At-Home Urine Collection as a Diagnostic Tool for Prostate Cancer
Posted: Friday, January 10, 2020
International research scientists have developed a new method to diagnose prostate cancer using at-home urine samples. The test reportedly predicts whether patients will require treatment up to 5 years earlier than standard clinical methods, according to Jeremy Clark, MD, of the University of East Anglia and the Norfolk and Norwich University Hospital, United Kingdom, and colleagues.
“Using our at-home test could in the future revolutionize how those on active surveillance are monitored for disease progression, with men only having to visit the clinic for a positive urine result,” stated Dr. Clark in an institutional press release. “This is in contrast with the current situation, where men are recalled to the clinic every 6 to 12 months for painful and expensive biopsies.”
The study, published in BioTechniques, used urine samples collected from men attending urology clinics at Norfolk and Norwich University Hospitals. All samples were collected with at-home kits before biopsy or 3 months after biopsy and prior to or after digital rectal examination. Upon receipt of the samples, RNA was extracted, amplified using reverse transcription polymerase chain reaction (PCR), then quantified by real-time PCR. The investigators showed that urine preservation is important by comparing RNA yields from preserved and nonpreserved samples, with up to 10% higher yields from preserved samples (P < .05).

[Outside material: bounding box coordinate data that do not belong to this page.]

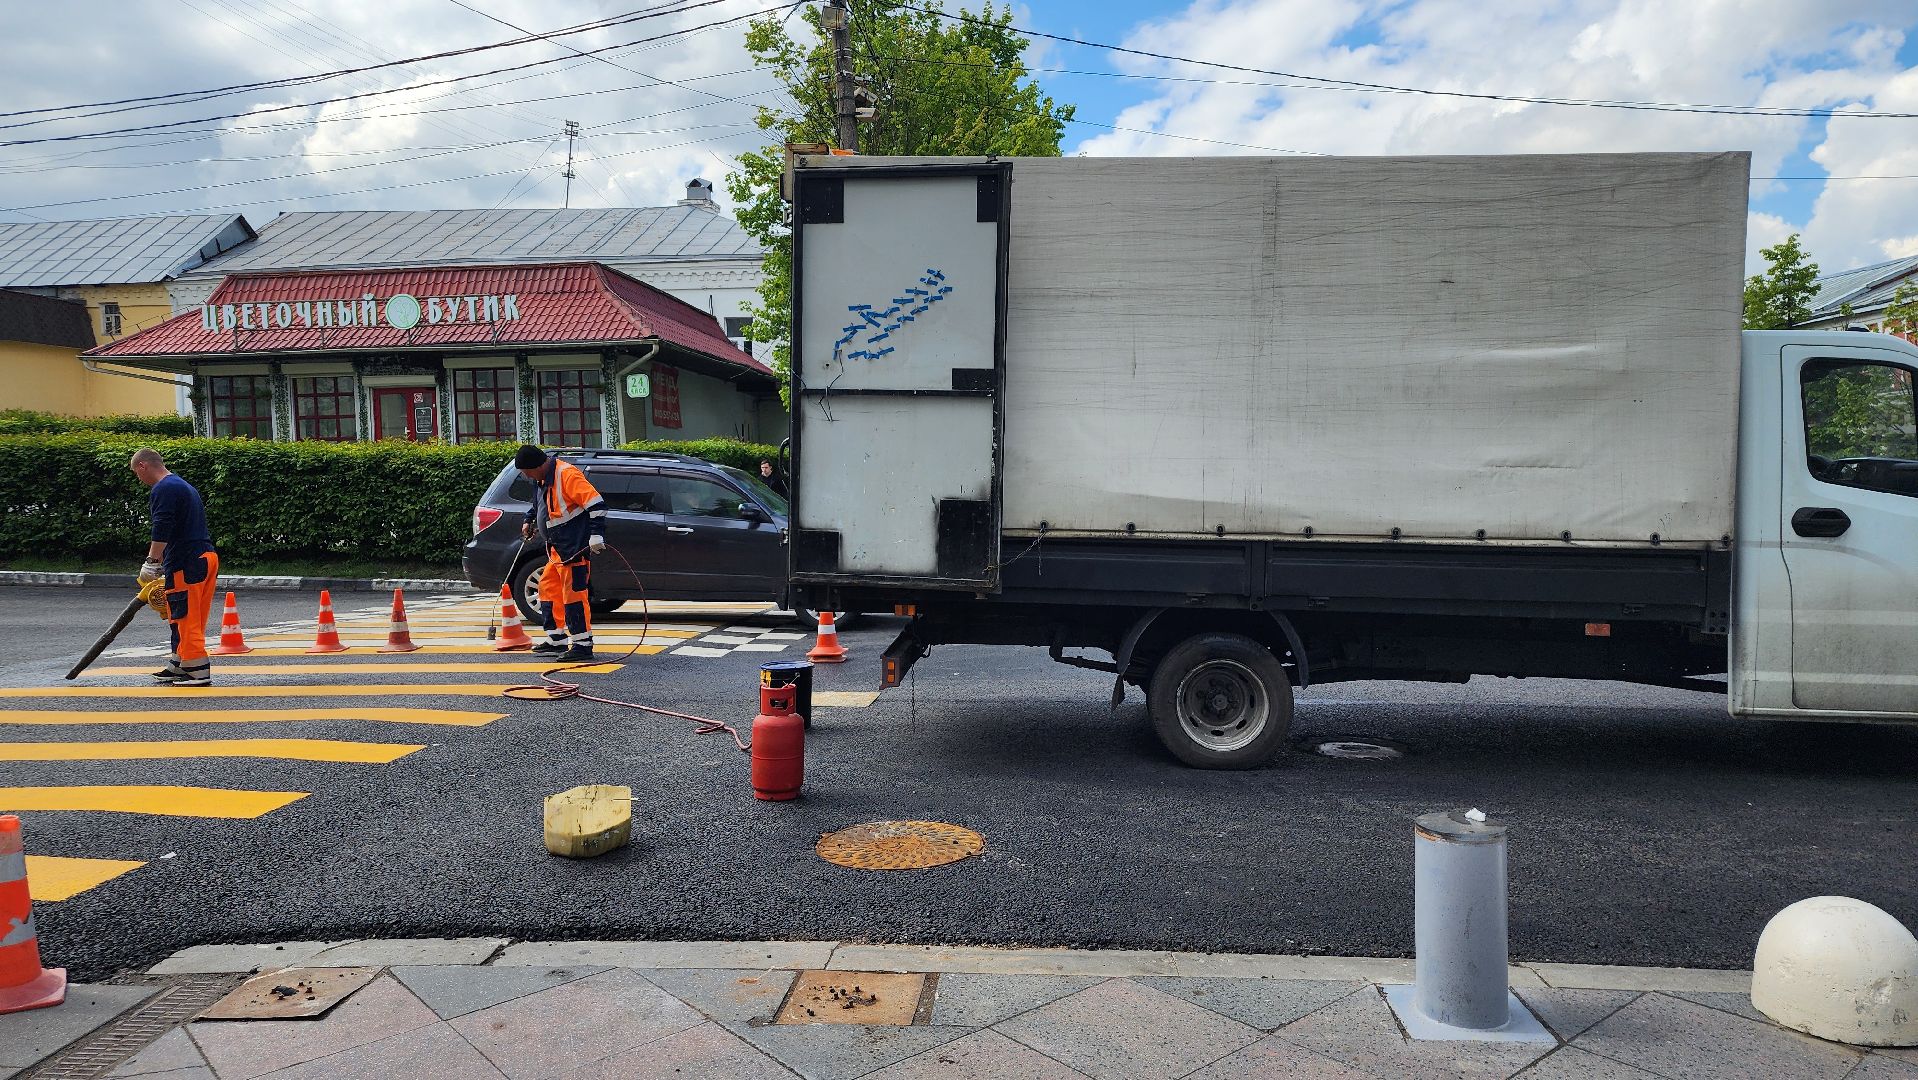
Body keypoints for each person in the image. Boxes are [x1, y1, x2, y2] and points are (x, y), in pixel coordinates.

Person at [130, 448, 219, 686]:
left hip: (187, 561)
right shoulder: (182, 485)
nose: (139, 479)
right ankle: (179, 664)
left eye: (136, 473)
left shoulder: (163, 488)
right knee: (184, 616)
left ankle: (197, 670)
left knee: (185, 616)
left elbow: (162, 526)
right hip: (203, 556)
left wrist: (152, 562)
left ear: (143, 466)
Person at [516, 444, 607, 661]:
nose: (526, 476)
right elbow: (539, 502)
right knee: (547, 589)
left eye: (527, 472)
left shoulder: (567, 475)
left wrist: (596, 535)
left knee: (573, 596)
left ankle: (583, 645)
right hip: (558, 547)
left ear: (537, 466)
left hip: (574, 547)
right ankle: (556, 640)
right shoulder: (543, 477)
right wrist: (529, 519)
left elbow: (597, 505)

The levels of known prostate cancer genes KLK2, PCA3, and TMPRSS2:ERG were compared between those collected from cells and those in cell-free vesicles, finding that levels of transcripts were higher in cell-free vesicles. According to the study authors, these transcripts originate in the cell-free fraction of urine, which may not require a digital rectal examination to extract.

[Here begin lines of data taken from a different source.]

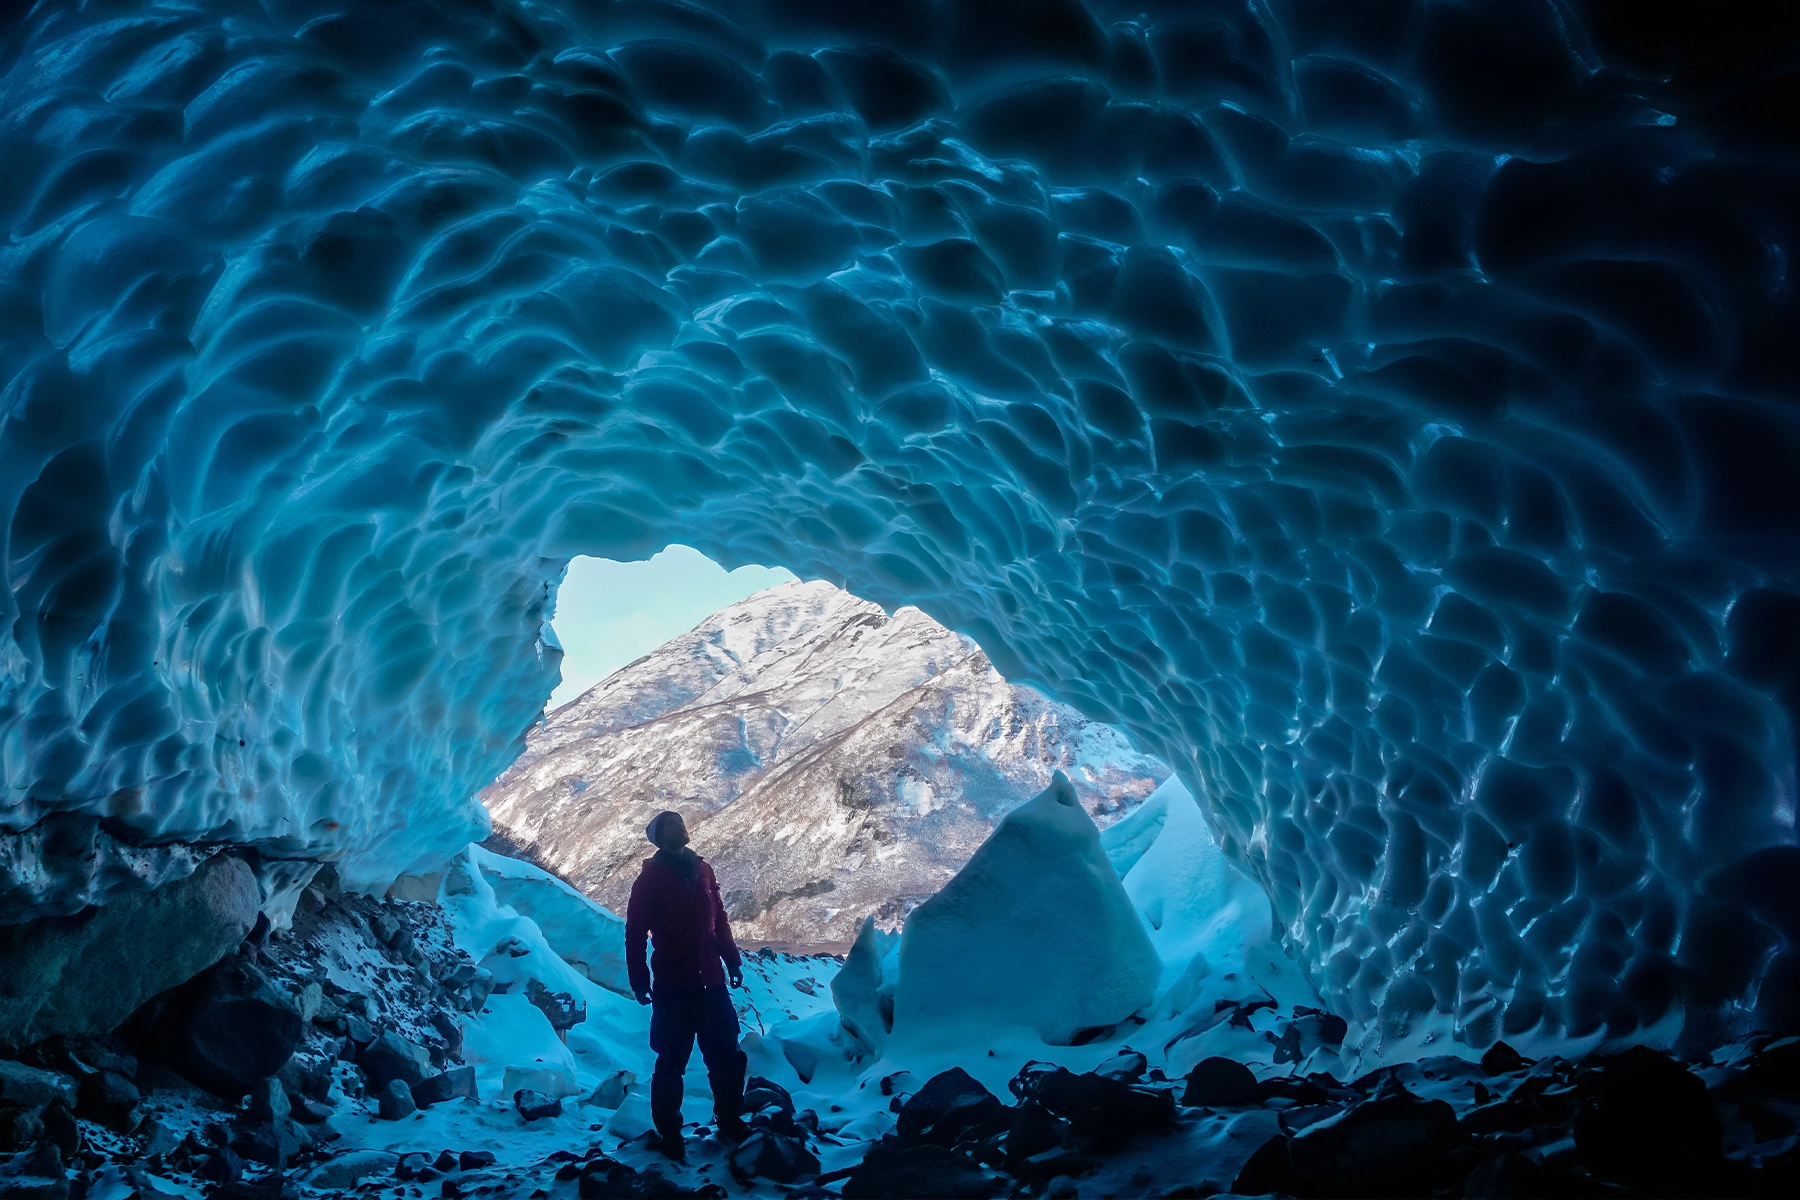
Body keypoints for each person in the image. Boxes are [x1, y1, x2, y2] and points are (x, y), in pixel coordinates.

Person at [624, 810, 749, 1160]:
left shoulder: (704, 870)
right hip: (672, 986)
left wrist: (733, 961)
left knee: (727, 1056)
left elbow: (719, 920)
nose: (679, 827)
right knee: (671, 1063)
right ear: (659, 838)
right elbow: (635, 933)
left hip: (711, 981)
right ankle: (670, 1133)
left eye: (681, 822)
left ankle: (730, 1120)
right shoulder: (648, 881)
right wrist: (639, 980)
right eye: (670, 825)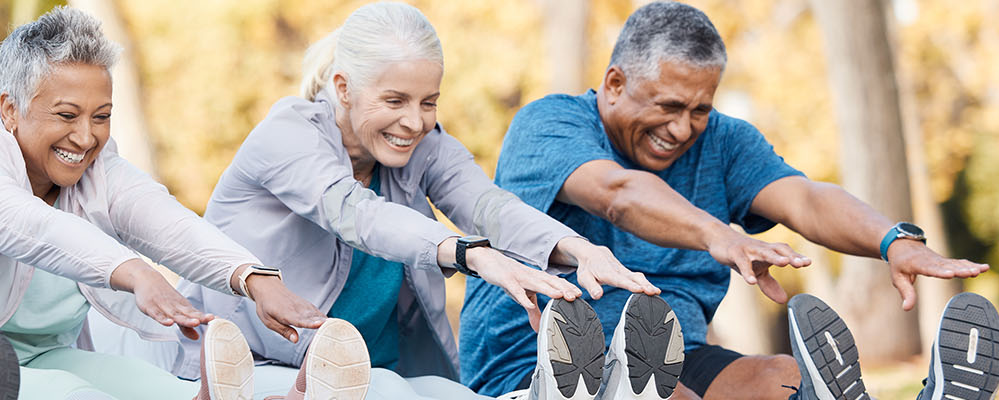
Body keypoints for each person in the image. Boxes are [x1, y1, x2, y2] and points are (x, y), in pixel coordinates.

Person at [0, 7, 331, 400]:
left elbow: (165, 220)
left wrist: (255, 279)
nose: (86, 136)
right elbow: (31, 229)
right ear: (10, 109)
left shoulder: (97, 169)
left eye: (101, 116)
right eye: (67, 115)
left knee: (161, 391)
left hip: (40, 357)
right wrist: (135, 273)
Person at [460, 2, 993, 399]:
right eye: (669, 105)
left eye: (699, 109)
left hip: (675, 354)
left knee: (784, 381)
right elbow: (618, 195)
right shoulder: (550, 124)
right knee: (664, 392)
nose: (682, 128)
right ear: (615, 84)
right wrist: (718, 233)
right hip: (539, 366)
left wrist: (892, 241)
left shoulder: (724, 141)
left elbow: (804, 200)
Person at [178, 3, 664, 399]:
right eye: (395, 101)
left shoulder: (421, 147)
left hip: (381, 370)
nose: (414, 122)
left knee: (448, 396)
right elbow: (357, 214)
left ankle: (565, 393)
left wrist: (580, 249)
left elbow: (488, 205)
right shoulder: (287, 135)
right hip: (256, 367)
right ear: (344, 88)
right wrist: (469, 253)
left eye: (428, 102)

The authors went on to compare urine samples between patients who had received the standard digital rectal examination prior to urine collection with those who had not received a digital rectal examination. The authors found the levels to be equivalent for KLK2 and PCA3; however, TMPRSS2:ERG was detectible more frequently in samples prior to digital rectal examination (P = .009).
Disclosure: The study authors reported no conflicts of interest.